*** Opening of Supplied entries ***

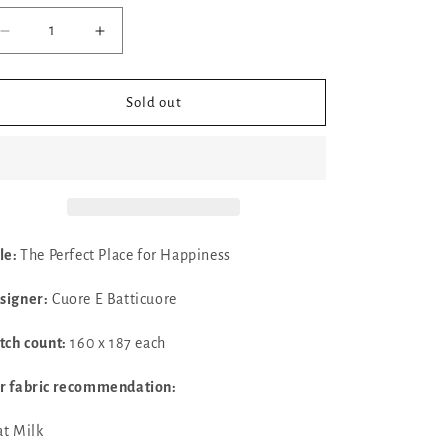
Decrease
Increase
quantity
quantity
for
for
The
The
Sold out
Perfect
Perfect
Place
Place
for
for
Happiness
Happiness
by
by
Cuore
Cuore
E
E
tle:
The Perfect Place for Happiness
Batticuore
Batticuore
signer:
Cuore E Batticuore
itch count:
160 x 187 each
r fabric recommendation:
at Milk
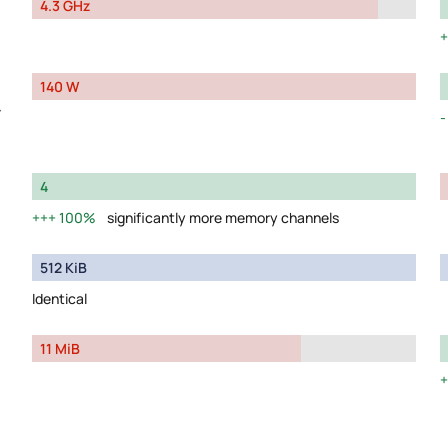
4.3 GHz
140 W
y
4
100%
significantly more memory channels
512 KiB
Identical
11 MiB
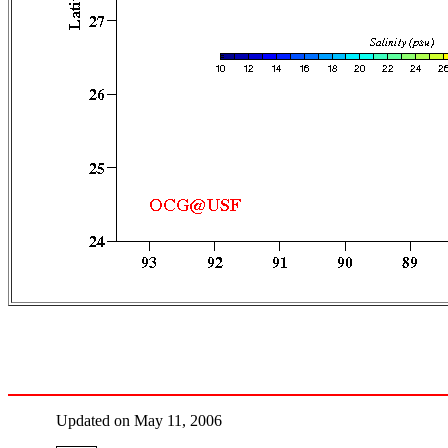
Updated on May 11, 2006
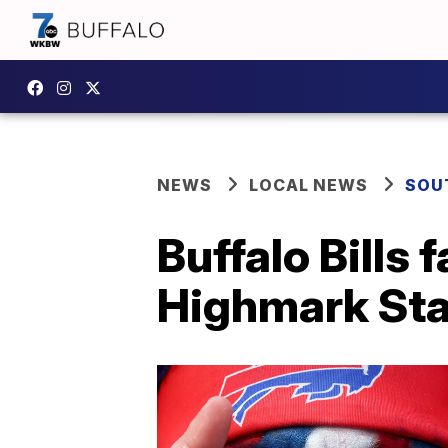
NEWS
LOCAL NEWS
SOU
Buffalo Bills 
Highmark Stad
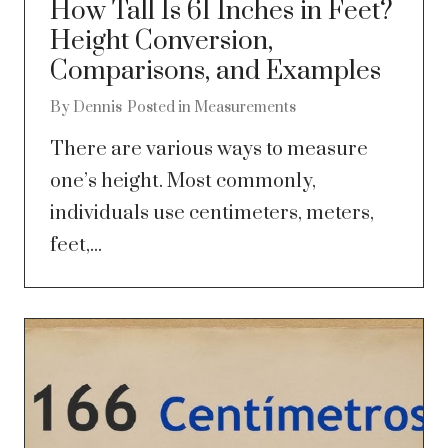
How Tall Is 61 Inches in Feet?
Height Conversion,
Comparisons, and Examples
By
Dennis
Posted in
Measurements
There are various ways to measure
one’s height. Most commonly,
individuals use centimeters, meters,
feet,...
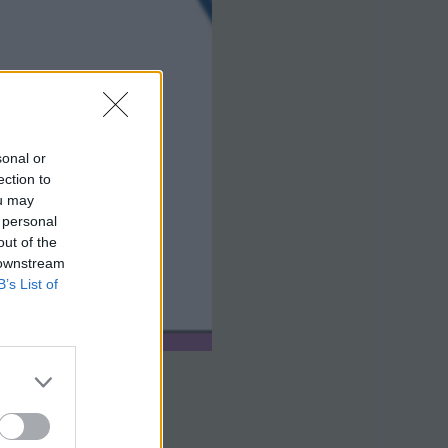
sonal or
ection to
ou may
 personal
out of the
 downstream
B’s List of
 – Ethan’s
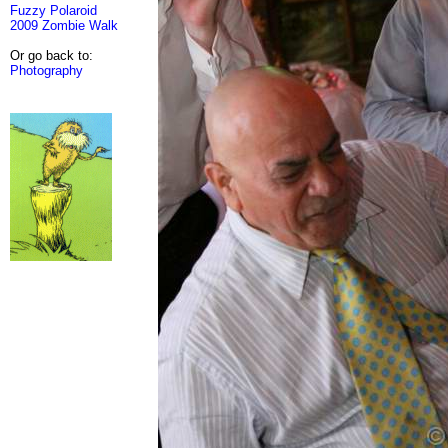
Fuzzy Polaroid
2009 Zombie Walk
Or go back to:
Photography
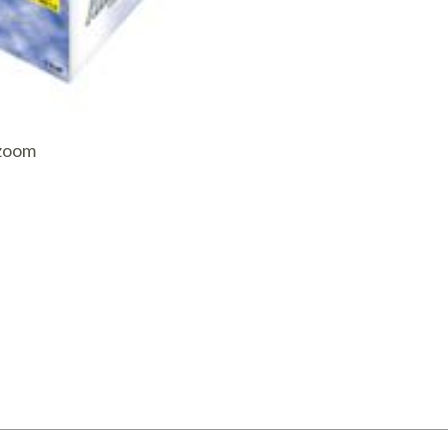
AQ Meters
 zoom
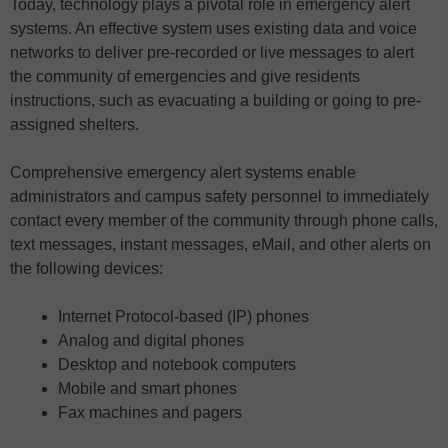
Today, technology plays a pivotal role in emergency alert
systems. An effective system uses existing data and voice
networks to deliver pre-recorded or live messages to alert
the community of emergencies and give residents
instructions, such as evacuating a building or going to pre-
assigned shelters.
Comprehensive emergency alert systems enable
administrators and campus safety personnel to immediately
contact every member of the community through phone calls,
text messages, instant messages, eMail, and other alerts on
the following devices:
Internet Protocol-based (IP) phones
Analog and digital phones
Desktop and notebook computers
Mobile and smart phones
Fax machines and pagers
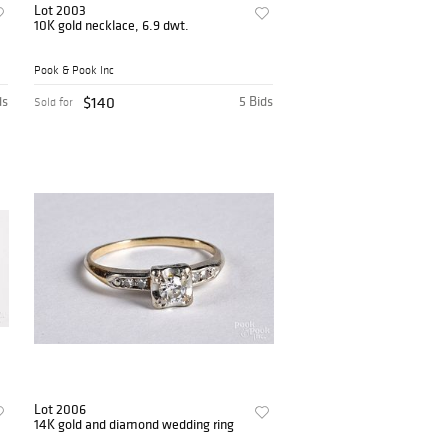
Lot 2003
10K gold necklace, 6.9 dwt.
Pook & Pook Inc
ds
$140
5 Bids
Sold for
Lot 2006
14K gold and diamond wedding ring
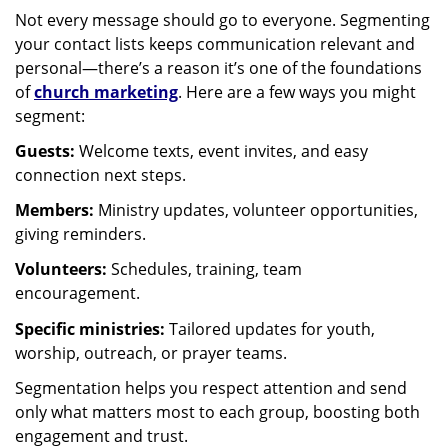
Not every message should go to everyone. Segmenting
your contact lists keeps communication relevant and
personal—there’s a reason it’s one of the foundations
of
church marketing
. Here are a few ways you might
segment:
Guests:
Welcome texts, event invites, and easy
connection next steps.
Members:
Ministry updates, volunteer opportunities,
giving reminders.
Volunteers:
Schedules, training, team
encouragement.
Specific ministries:
Tailored updates for youth,
worship, outreach, or prayer teams.
Segmentation helps you respect attention and send
only what matters most to each group, boosting both
engagement and trust.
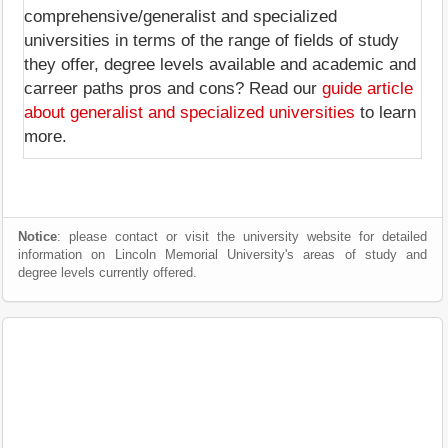
comprehensive/generalist and specialized
universities in terms of the range of fields of study
they offer, degree levels available and academic and
carreer paths pros and cons? Read our
guide article
about generalist and specialized universities
to learn
more.
Notice
: please contact or visit the university website for detailed
information on Lincoln Memorial University's areas of study and
degree levels currently offered.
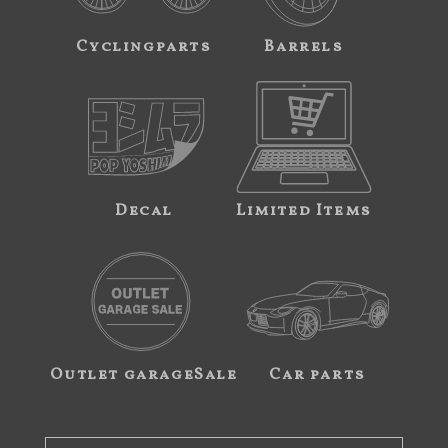
Cyclingparts
Barrels
Decal
Limited Items
Outlet garageSale
Car parts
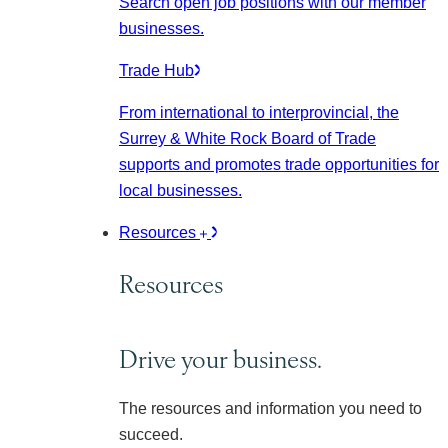
Search open job positions with our member
businesses.
Trade Hub
From international to interprovincial, the
Surrey & White Rock Board of Trade
supports and promotes trade opportunities for
local businesses.
Resources
Resources
Drive your business.
The resources and information you need to
succeed.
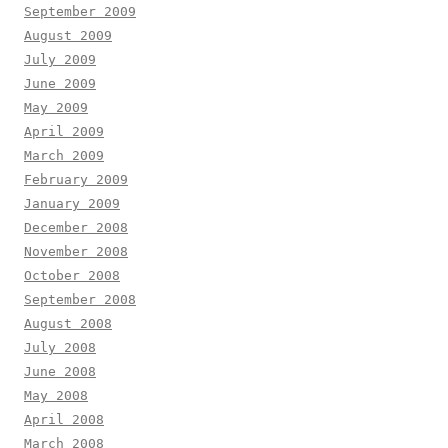
September 2009
August 2009
July 2009
June 2009
May 2009
April 2009
March 2009
February 2009
January 2009
December 2008
November 2008
October 2008
September 2008
August 2008
July 2008
June 2008
May 2008
April 2008
March 2008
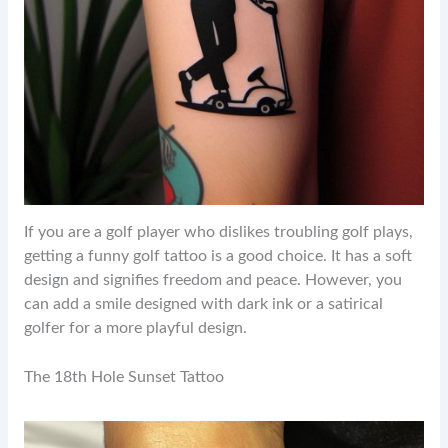
If you are a golf player who dislikes troubling golf plays,
getting a funny golf tattoo is a good choice. It has a soft
design and signifies freedom and peace. However, you
can add a smile designed with dark ink or a satirical
golfer for a more playful design.
The 18th Hole Sunset Tattoo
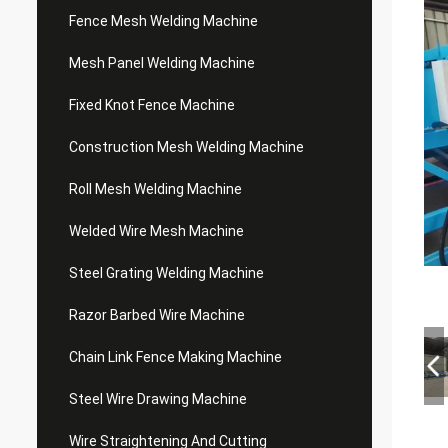
Fence Mesh Welding Machine
Mesh Panel Welding Machine
Fixed Knot Fence Machine
Construction Mesh Welding Machine
Roll Mesh Welding Machine
Welded Wire Mesh Machine
Steel Grating Welding Machine
Razor Barbed Wire Machine
Chain Link Fence Making Machine
Steel Wire Drawing Machine
Wire Straightening And Cutting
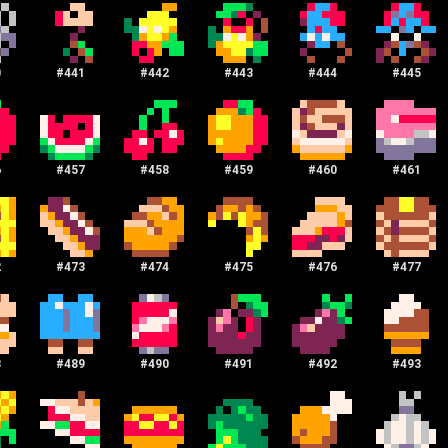
0
#
441
#
442
#
443
#
444
#
445
6
#
457
#
458
#
459
#
460
#
461
2
#
473
#
474
#
475
#
476
#
477
8
#
489
#
490
#
491
#
492
#
493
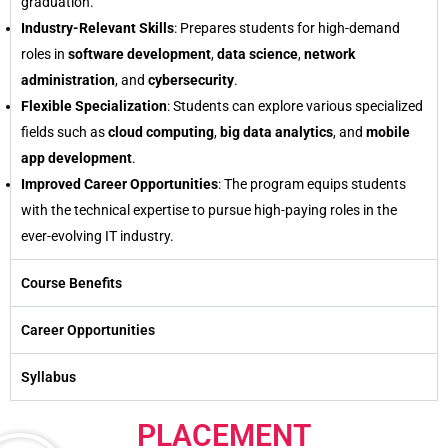
graduation.
Industry-Relevant Skills
: Prepares students for high-demand
roles in
software development
,
data science
,
network
administration
, and
cybersecurity
.
Flexible Specialization
: Students can explore various specialized
fields such as
cloud computing
,
big data analytics
, and
mobile
app development
.
Improved Career Opportunities
: The program equips students
with the technical expertise to pursue high-paying roles in the
ever-evolving IT industry.
Course Benefits
Career Opportunities
Syllabus
PLACEMENT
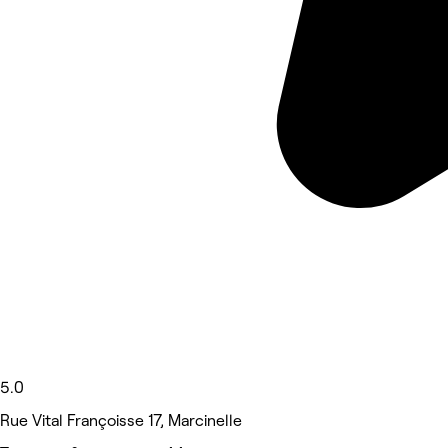
5.0
Rue Vital Françoisse 17, Marcinelle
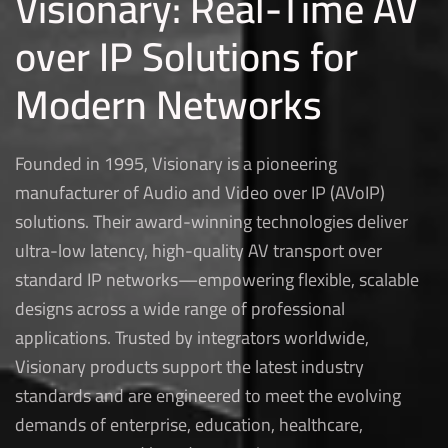
Visionary: Real-Time AV
over IP Solutions for
Modern Networks
Founded in 1995, Visionary is a pioneering
manufacturer of Audio and Video over IP (AVoIP)
solutions. Their award-winning technologies deliver
ultra-low latency, high-quality AV transport over
standard IP networks—empowering flexible, scalable
designs across a wide range of professional
applications. Trusted by integrators worldwide,
Visionary products support the latest industry
standards and are engineered to meet the evolving
demands of enterprise, education, healthcare,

*** Close of Supplied entries ***

• **Exercise goal**
Every line in the data above that contains the word "Welding" counts; report how many there are and nothing more.

• **Answer to this exercise**
5